- **Parts of the exercise**:
A - From the memorandum, copy everything from "Though PNC had" down to "Def.'s Mot, ¶ 7.".
B - List every defendant named in the memorandum.
C - According to the memorandum, where is the real property encumbered by the Note and Deed of Trust located?

- **Passage**:
+-------+

Opinion
Civil Action 4:23-cv-1397
06-05-2024
MEMORANDUM & ORDER
KEITH P. ELLISON UNITED STATES DISTRICT JUDGE
Before the Court are two motions: (1) a Motion for Partial Summary Judgment filed by Defendant Hughes Watters & Akanase, LLP and Dominique Varner (collectively, the “HWA Defendants”), and (2) a Motion for Summary Judgment filed by Defendant PNC Bank, N.A., successor in interest to BBVA, USA (“PNC”). ECF Nos. 11, 12. For the reasons that follow, the Court GRANTS both Motions in their entirety.
Because Plaintiff failed to respond to Defendants' Motions for Summary Judgment, the Court accepts Defendants' allegations as undisputed. Bernal v. The Bank of New York Mellon, No. 4:14-CV-03436, 2015 WL 8207498, at *2 (S.D. Tex. Dec. 7, 2015) (Ellison, J.) (citing Eversley v. MBank Dallas, 843 F.2d 172, 174 (5th Cir. 1988)).
This action arises out of Plaintiff Courtney Warren's default on the Note and Deed of Trust encumbering real property located at 402 Hunt Street, Houston, Texas, 77003. Warren purchased the property in question in November 2019. In order to purchase the property, on November 8, 2019, Warren financed $363,375.00 with PNC and executed a Note providing for repayment. See ECF No. 12-2. On that same day, she executed a Deed of Trust. ECF No. 12-3.
In relevant part, the Deed provides that Warren will “promptly furnish to Lender [PNC] all notices of amounts to be paid,” including tax bills. ECF No. 11-6 at 4, § 3. It further provides that, should Warren fail to honor the covenants in the Deed, PNC “may do and pay for whatever is reasonable or appropriate to protect [its] interest in the Property and rights under this Security Instrument” including “paying any sums secured by a lien which has priority over this Security Instrument [such as property taxes].” Id. at 6, § 9. Lastly, the Deed notes that if PNC disburses funds in accordance with those provisions, those amounts “shall become the additional debt of Borrower [Warren].” Id.
At the time of closing, based on PNC's estimates, Warren gave PNC $3,511.79 to pay her 2019 property taxes. ECF No. 11-13. PNC placed those funds into an escrow account. Id. Warren also made a $1,096.29 initial escrow deposit, which was to go towards four months of homeowner's insurance and two months of property tax payments. Id.
Though PNC had estimated a yearly property tax of $3,511.71, Warren's November 29, 2019 tax bill indicated that no taxes were due for the 2019 tax year. ECF No. 11-16. This created an apparent escrow surplus, and, accordingly, PNC mailed Warren a $7,124.32 refund check. ECF No. 12-9. Later, the taxing authority re-assessed the 2019 taxes at a base levy of $3,361.30.ECF No. 11-17. The taxing authority sent the revised bill to Warren, not to PNC. Id. At the time that Warren received her “surplus” check from PNC, she was aware that she had not paid her 2019 or 2020 taxes, yet did not use the funds to pay these taxes. See HWA Def.'s Mot. ¶ 34, PNC Def.'s Mot, ¶ 7.

+-------+

- **Given information**:
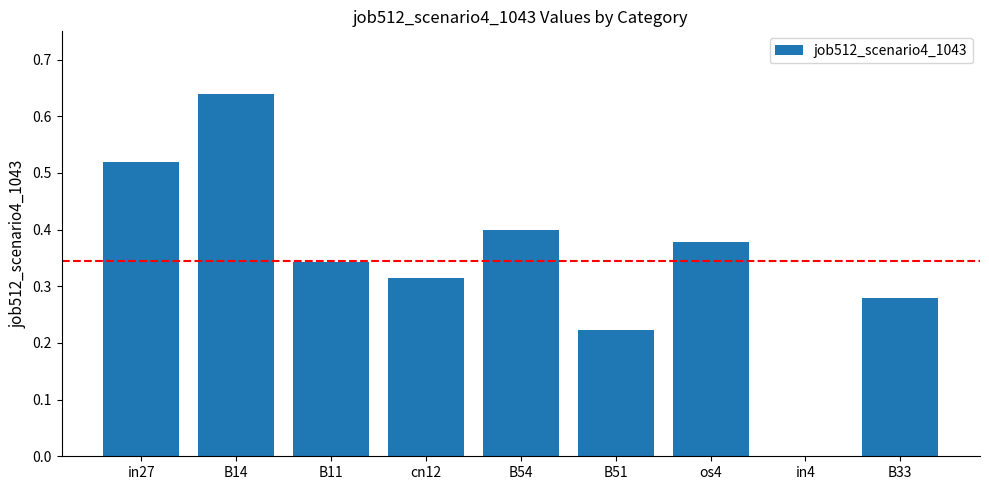

The value at B33 is 0.1. True or false?

False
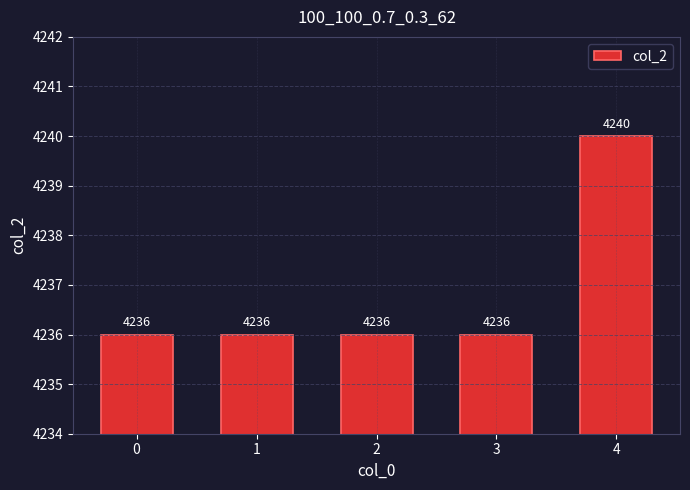

What is the value of the 5th bar from the left?

4240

+-------+

- **Expected results**:
A -
Though PNC had estimated a yearly property tax of $3,511.71, Warren's November 29, 2019 tax bill indicated that no taxes were due for the 2019 tax year. ECF No. 11-16. This created an apparent escrow surplus, and, accordingly, PNC mailed Warren a $7,124.32 refund check. ECF No. 12-9. Later, the taxing authority re-assessed the 2019 taxes at a base levy of $3,361.30.ECF No. 11-17. The taxing authority sent the revised bill to Warren, not to PNC. Id. At the time that Warren received her “surplus” check from PNC, she was aware that she had not paid her 2019 or 2020 taxes, yet did not use the funds to pay these taxes. See HWA Def.'s Mot. ¶ 34, PNC Def.'s Mot, ¶ 7.

B -
Hughes Watters & Akanase, LLP
Dominique Varner
PNC Bank, N.A.

C - 402 Hunt Street, Houston, Texas, 77003.